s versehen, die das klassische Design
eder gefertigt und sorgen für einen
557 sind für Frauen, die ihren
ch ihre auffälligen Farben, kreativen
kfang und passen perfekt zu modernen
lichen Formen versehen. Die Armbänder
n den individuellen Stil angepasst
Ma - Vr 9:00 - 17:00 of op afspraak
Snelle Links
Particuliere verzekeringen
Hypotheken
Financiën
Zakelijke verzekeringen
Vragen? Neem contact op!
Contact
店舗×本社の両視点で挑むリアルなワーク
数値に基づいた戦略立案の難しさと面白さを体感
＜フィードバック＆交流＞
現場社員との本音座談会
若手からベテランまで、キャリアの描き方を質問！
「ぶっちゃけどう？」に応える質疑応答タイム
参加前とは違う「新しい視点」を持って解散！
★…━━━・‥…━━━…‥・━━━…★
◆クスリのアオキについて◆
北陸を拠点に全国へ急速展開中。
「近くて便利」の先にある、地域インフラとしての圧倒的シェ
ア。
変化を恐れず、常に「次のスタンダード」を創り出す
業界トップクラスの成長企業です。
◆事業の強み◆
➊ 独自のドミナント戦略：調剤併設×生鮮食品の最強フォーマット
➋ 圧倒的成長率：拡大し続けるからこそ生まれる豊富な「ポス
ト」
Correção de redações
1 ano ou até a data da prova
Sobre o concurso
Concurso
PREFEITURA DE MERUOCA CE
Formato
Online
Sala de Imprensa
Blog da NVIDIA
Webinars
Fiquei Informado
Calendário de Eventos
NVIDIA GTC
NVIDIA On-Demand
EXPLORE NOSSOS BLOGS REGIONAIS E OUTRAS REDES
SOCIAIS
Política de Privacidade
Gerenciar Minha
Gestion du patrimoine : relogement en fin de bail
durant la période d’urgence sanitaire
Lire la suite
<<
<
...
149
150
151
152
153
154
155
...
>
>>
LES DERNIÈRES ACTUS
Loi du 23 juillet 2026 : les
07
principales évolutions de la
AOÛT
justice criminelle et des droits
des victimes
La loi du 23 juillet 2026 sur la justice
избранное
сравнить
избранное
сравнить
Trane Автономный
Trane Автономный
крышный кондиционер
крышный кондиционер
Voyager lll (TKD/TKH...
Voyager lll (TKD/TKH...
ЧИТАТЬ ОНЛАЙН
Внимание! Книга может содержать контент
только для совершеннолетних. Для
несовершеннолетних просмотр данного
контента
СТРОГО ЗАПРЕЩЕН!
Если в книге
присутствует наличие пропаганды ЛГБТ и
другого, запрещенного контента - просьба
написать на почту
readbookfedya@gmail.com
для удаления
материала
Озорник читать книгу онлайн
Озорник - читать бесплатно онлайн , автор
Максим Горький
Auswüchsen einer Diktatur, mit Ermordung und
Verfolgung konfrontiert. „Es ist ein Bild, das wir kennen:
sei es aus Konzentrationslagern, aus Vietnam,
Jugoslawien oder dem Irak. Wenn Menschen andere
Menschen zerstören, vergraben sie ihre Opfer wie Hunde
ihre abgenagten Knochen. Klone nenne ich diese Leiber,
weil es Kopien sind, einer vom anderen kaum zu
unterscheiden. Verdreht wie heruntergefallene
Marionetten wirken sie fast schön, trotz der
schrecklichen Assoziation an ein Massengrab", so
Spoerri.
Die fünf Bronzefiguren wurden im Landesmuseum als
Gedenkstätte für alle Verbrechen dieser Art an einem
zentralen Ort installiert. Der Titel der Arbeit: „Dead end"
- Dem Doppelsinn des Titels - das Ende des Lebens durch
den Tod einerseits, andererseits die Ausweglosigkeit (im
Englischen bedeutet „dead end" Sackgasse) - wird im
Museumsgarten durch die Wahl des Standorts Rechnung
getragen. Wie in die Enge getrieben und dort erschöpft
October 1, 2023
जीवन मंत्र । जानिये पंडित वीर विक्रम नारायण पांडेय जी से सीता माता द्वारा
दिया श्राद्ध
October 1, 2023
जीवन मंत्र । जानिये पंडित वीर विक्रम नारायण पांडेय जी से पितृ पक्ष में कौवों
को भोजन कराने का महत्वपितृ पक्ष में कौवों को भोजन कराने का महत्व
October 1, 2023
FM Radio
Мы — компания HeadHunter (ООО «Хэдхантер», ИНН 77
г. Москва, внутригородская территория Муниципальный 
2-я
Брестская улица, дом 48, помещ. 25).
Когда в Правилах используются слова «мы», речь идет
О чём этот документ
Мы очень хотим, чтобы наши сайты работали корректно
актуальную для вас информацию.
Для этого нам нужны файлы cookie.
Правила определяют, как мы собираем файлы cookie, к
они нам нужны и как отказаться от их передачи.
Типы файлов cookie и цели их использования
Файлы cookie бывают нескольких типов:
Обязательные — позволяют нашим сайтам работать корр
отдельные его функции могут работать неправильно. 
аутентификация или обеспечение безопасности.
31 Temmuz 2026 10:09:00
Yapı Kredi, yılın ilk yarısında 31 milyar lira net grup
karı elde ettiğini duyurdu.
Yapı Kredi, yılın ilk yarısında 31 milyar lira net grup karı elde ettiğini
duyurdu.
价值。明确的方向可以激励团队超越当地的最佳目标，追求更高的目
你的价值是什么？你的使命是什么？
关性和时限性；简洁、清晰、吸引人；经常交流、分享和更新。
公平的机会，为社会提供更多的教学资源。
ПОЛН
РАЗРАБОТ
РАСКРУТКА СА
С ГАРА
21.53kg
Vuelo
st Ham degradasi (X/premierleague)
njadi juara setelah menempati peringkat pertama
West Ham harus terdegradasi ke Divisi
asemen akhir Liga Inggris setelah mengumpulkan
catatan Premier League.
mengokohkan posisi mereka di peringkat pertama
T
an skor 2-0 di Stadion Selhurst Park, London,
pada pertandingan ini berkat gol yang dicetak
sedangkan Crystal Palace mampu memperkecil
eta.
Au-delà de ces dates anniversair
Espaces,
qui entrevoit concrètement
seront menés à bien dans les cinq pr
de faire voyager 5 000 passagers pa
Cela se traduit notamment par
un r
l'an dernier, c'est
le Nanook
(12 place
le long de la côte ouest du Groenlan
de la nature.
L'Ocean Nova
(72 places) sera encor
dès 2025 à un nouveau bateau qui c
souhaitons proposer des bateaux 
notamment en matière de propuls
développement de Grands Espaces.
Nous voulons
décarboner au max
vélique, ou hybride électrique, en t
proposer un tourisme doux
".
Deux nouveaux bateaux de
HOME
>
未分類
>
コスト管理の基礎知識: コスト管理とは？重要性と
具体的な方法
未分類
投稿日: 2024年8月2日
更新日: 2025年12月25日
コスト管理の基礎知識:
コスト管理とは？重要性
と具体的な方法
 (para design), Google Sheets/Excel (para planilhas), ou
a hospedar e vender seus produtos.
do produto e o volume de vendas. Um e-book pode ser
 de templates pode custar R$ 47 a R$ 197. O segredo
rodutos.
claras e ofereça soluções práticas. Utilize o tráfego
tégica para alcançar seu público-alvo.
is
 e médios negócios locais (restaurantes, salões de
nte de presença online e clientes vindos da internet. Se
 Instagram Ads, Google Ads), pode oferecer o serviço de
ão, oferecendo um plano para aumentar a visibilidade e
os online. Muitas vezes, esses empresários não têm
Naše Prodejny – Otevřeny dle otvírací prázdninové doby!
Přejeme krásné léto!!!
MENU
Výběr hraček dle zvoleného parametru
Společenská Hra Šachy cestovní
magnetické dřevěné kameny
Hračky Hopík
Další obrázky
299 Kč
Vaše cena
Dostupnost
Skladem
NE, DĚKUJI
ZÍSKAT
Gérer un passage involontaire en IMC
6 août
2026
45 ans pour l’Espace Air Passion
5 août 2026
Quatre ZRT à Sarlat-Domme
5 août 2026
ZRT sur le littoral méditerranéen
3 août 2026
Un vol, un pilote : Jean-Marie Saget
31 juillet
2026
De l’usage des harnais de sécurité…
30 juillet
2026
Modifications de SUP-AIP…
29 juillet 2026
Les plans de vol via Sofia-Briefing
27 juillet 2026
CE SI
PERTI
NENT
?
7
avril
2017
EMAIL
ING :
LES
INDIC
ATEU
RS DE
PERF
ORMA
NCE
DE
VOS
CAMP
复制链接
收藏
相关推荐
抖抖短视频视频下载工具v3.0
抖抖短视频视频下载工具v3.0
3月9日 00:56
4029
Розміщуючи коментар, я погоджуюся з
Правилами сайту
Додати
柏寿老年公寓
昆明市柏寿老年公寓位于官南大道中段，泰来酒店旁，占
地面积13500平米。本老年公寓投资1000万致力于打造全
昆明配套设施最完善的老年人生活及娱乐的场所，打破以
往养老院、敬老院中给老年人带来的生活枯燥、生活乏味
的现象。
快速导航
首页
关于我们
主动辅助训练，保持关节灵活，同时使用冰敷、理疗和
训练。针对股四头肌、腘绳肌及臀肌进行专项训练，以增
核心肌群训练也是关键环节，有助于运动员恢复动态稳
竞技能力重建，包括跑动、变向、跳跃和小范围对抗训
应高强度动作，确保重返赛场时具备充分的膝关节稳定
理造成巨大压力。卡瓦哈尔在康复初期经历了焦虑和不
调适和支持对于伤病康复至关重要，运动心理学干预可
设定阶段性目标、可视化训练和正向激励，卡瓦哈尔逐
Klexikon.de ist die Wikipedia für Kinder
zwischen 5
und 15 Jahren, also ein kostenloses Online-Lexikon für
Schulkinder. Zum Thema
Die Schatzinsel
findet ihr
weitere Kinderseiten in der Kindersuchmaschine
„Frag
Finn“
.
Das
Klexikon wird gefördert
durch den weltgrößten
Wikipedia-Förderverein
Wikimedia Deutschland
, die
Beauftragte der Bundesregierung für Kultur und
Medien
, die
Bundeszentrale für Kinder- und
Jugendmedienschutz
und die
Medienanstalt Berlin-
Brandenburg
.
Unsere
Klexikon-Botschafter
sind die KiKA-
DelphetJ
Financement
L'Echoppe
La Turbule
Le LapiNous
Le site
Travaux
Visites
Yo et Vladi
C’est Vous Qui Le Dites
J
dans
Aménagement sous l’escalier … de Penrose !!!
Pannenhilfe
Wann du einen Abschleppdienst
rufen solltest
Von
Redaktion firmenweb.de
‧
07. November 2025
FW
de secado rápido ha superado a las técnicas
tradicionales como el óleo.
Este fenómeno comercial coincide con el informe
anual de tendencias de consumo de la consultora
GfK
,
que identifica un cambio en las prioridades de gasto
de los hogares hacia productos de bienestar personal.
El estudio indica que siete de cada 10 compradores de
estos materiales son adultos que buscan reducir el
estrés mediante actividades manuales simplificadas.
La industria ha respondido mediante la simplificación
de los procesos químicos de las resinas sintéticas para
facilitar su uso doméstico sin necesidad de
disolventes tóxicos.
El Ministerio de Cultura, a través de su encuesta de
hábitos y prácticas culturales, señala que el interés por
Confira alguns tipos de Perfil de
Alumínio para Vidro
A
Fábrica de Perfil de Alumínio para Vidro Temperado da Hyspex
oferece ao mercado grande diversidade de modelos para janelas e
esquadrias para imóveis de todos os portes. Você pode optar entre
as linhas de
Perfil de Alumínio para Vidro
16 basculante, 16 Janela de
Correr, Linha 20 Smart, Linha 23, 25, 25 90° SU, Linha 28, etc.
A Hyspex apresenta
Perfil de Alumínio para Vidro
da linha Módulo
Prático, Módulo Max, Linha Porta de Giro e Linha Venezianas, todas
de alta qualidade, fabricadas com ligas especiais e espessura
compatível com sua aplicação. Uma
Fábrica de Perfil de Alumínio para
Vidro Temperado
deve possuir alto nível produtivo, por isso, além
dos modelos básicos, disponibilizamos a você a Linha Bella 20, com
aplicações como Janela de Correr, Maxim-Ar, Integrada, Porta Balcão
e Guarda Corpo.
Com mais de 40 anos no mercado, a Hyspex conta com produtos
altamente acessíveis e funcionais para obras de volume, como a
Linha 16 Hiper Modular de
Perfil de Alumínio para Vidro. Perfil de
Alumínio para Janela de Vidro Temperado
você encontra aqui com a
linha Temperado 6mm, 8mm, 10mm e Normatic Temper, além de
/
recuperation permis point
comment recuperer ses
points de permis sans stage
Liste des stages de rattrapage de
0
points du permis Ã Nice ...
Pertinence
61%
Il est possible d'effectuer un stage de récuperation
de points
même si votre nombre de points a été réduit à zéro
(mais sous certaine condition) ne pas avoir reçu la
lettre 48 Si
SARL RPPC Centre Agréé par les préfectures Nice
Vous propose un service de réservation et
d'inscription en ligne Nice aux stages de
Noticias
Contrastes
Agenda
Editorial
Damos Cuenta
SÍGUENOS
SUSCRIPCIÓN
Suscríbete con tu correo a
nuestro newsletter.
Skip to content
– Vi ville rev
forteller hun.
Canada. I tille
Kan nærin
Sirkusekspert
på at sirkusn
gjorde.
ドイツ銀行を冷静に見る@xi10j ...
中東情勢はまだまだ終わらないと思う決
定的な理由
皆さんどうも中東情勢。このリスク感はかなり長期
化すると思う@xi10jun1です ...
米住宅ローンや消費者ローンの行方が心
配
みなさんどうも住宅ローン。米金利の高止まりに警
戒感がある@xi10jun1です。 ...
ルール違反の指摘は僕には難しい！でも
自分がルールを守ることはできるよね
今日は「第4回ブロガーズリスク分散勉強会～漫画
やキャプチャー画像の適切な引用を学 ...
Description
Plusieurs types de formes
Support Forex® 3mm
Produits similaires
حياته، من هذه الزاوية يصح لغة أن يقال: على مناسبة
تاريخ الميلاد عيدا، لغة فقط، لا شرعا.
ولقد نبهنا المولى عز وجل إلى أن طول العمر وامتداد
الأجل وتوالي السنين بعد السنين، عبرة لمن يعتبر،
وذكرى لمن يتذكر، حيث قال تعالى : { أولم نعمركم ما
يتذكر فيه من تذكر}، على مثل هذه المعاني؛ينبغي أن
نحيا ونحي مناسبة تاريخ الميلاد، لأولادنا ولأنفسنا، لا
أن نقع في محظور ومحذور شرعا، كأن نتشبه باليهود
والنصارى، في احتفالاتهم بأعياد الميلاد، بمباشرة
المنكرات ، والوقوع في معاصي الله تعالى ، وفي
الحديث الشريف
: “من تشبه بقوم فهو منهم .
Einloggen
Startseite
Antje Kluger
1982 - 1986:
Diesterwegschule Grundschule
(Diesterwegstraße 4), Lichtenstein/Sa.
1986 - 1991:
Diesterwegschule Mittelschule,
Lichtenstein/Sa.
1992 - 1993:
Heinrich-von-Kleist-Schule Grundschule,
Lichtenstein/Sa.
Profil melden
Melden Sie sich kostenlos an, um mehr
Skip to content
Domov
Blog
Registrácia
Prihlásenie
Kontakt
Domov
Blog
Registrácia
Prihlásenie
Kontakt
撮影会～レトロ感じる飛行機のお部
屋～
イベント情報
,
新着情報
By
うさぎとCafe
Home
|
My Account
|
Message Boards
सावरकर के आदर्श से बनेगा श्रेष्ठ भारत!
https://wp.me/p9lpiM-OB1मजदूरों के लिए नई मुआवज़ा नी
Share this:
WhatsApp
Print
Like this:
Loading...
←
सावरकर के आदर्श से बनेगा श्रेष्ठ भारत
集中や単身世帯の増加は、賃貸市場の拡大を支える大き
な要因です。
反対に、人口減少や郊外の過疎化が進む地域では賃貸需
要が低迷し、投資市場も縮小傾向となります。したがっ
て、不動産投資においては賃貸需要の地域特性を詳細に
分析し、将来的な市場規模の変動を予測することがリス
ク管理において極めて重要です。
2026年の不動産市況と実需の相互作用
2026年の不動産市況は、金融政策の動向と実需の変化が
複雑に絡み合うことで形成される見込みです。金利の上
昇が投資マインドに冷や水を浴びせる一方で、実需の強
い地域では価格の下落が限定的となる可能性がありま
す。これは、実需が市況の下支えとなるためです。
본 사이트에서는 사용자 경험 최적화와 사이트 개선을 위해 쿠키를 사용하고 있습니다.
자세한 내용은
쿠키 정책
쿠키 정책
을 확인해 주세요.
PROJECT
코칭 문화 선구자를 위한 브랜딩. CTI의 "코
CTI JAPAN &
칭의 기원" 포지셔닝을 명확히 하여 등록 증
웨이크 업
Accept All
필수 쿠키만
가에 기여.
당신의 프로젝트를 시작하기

= = =

Exercise brief
Filter the entries above down to the lines that contain "além".

Answer space
deve possuir alto nível produtivo, por isso, além
linha Temperado 6mm, 8mm, 10mm e Normatic Temper, além de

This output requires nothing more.